Título: BC entre fato e direito
Autor:
Fonte: O Estado de São Paulo, 21/02/2005, Editorial, p. A3

O ministro da Fazenda, Antonio Palocci, não desiste da autonomia do Banco Central (BC), embora não esteja entre as prioridades indicadas pelo presidente da República na mensagem anual ao Congresso. Um BC livre de influências político-eleitorais tem mais força para controlar a inflação, segundo o ministro e outros defensores de um novo status legal para a autoridade monetária. Palocci, no entanto, provavelmente encontrará obstáculos no Palácio do Planalto, se quiser enviar ao Legislativo, neste ano, um projeto de reforma do BC.

Apesar disso, modelos de autonomia foram o tema principal da reunião da Câmara de Política Econômica, na reunião de quarta-feira. Participaram do encontro ministros das áreas econômica e política. Um estudo foi apresentado como base para a discussão e o objetivo de Palocci, com certeza, não foi a realização de uma tertúlia acadêmica.
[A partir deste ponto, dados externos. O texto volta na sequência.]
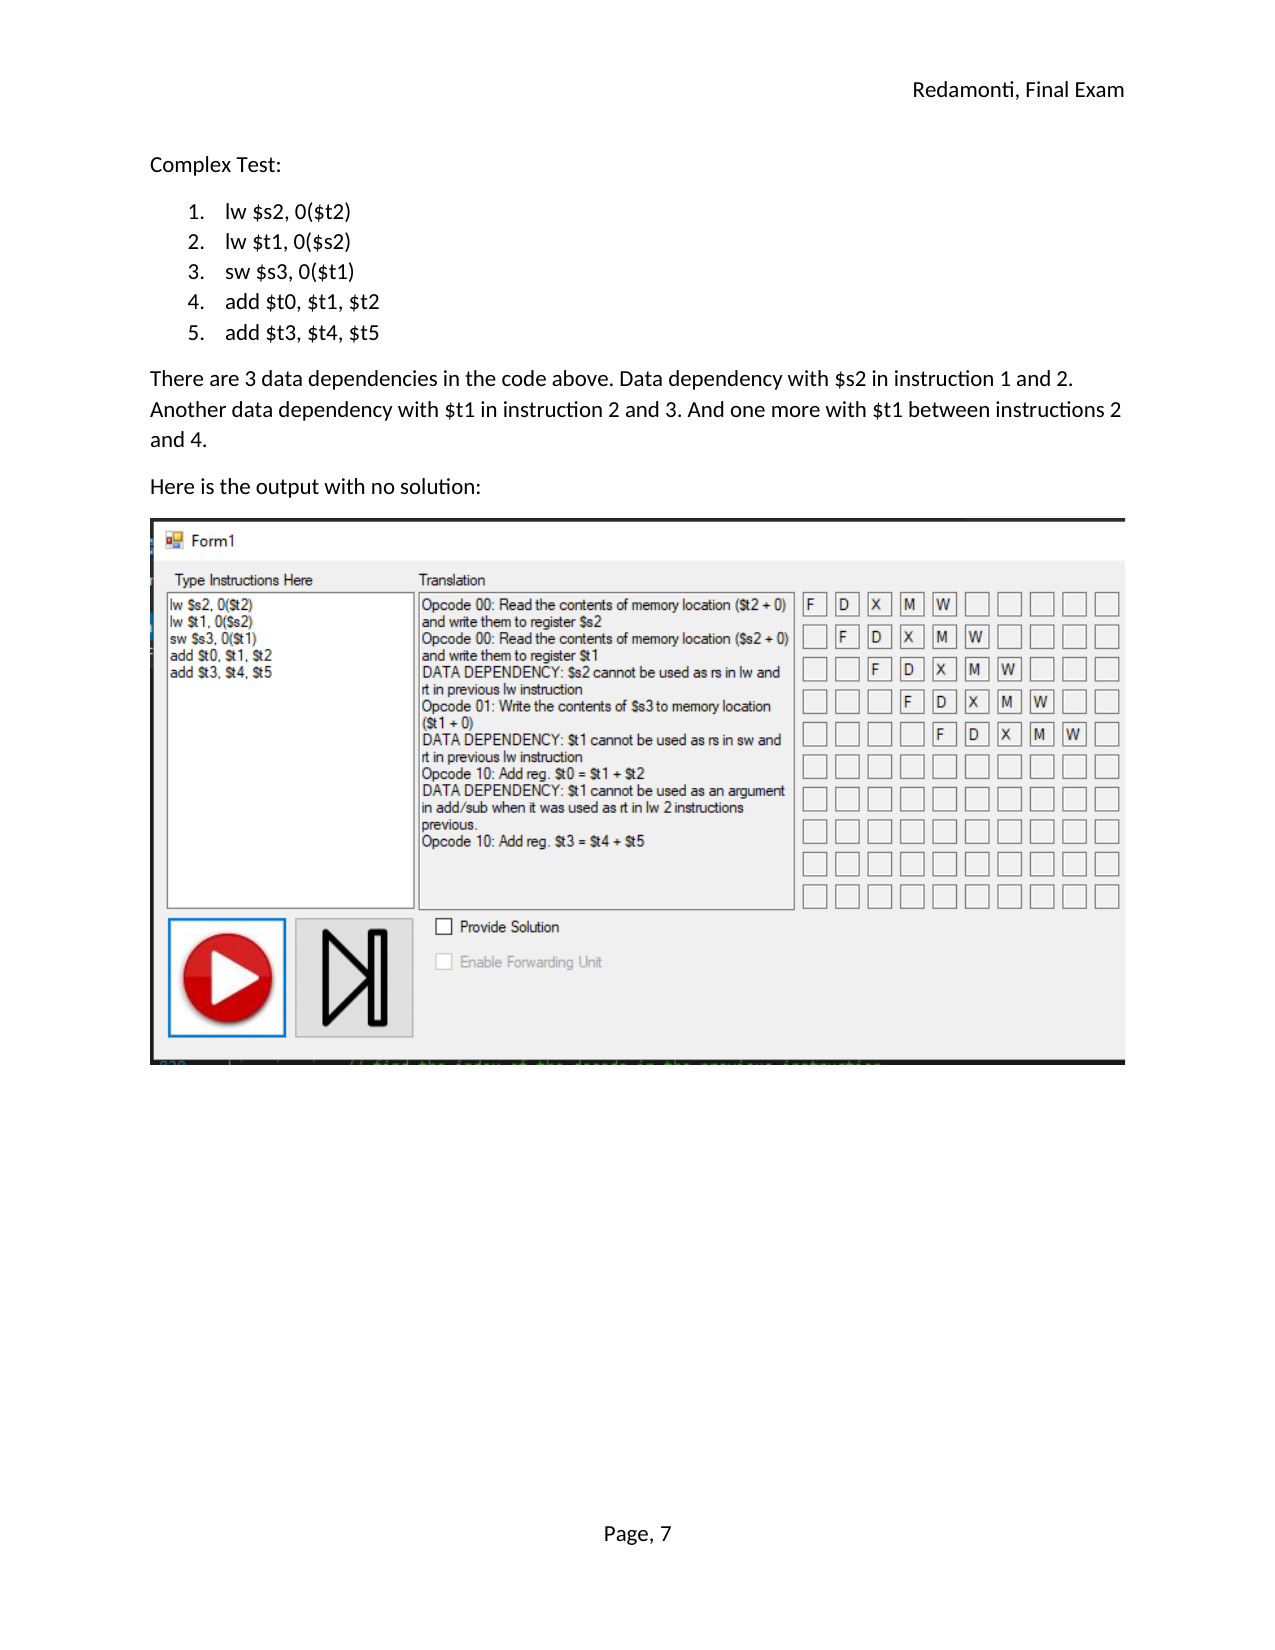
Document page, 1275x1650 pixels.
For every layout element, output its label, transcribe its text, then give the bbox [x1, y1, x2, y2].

O ministro da Fazenda havia anunciado, no fim do ano, que um de seus assuntos prioritários em 2005 seria a autonomia do BC. Ele e seus principais auxiliares têm insistido nessa reforma desde os primeiros dias do governo do presidente Luiz Inácio Lula da Silva.

O compromisso de promover essa reforma foi anunciado em janeiro de 2003, como parte de um conjunto de ações destinadas a reforçar a credibilidade financeira do País e como instrumento de estabilização.

O governo conseguiu, em seus primeiros dois anos, derrubar o índice do risco País e ampliar o acesso do Brasil ao mercado financeiro internacional. O Tesouro e o setor privado têm obtido financiamentos em condições bem mais favoráveis que as do início do mandato do presidente Lula.

O avanço ocorreu mesmo sem a abertura oficial do debate sobre o status do BC. Na prática, a política monetária tem sido executada como se os dirigentes da instituição já tivessem autonomia operacional. Há notícias de que o presidente da República manifesta, ocasionalmente, algum desagrado em relação à política de juros. Publicamente, no entanto, ele defende essa política e insiste em dar a impressão de que os diretores do BC trabalham segundo critérios próprios.

Mas é evidente que essa autonomia, exercida de fato e sem suporte legal, é muito precária. Freqüentes pressões contra o Comitê de Política Monetária (Copom), responsável pela política de juros, partem de setores do Executivo e também de políticos vinculados ao governo.

O novo presidente da Câmara dos Deputados, Severino Cavalcanti, disse que o BC precisa de um cabresto, em entrevista para a Folha de S. Paulo. A fala de Cavalcanti, exemplificando cruamente as preocupações político-eleitorais do dia-a-dia, mostra com clareza o tipo de pressão a que pode ficar sujeita uma autoridade monetária encabrestada.

O ministro da Fazenda poderia recorrer a esse exemplo para mostrar ao presidente Lula a conveniência de mandar ao Congresso, neste ano, um projeto de autonomia operacional para o BC. Esse projeto deveria incluir mandatos para os diretores da instituição, de preferência não coincidentes com o período da Presidência da República. O Executivo preservaria, com a reforma, o poder político de fixar a meta de inflação, ficando para o BC a função exclusiva de executar as ações necessárias para se alcançar o número desejado.

Seria um fator de segurança e de previsibilidade. A execução da política não ficaria na dependência dos objetivos e humores mutáveis do presidente da República ou de seus ministros. A experiência internacional mostra as vantagens dessa reforma, especialmente no caso de países, como o Brasil, sem tradição de estabilidade monetária. Mesmo no Reino Unido, com uma tradição muito diferente da brasileira, o governo julgou conveniente, há alguns anos, oficializar a autonomia operacional do BC.

Mas essa argumentação talvez não convença o presidente Lula, neste ano. Embora mantenha o apoio à diretoria do BC e à sua autonomia de fato, o presidente poderá julgar politicamente inoportuno, em 2005, abrir o debate sobre o assunto no Congresso. É o que parece indicar sua mensagem aos parlamentares. É uma situação pitoresca: o BC permanece imune de fato à pressão política, mas politicamente impedido de ganhar a autonomia de direito.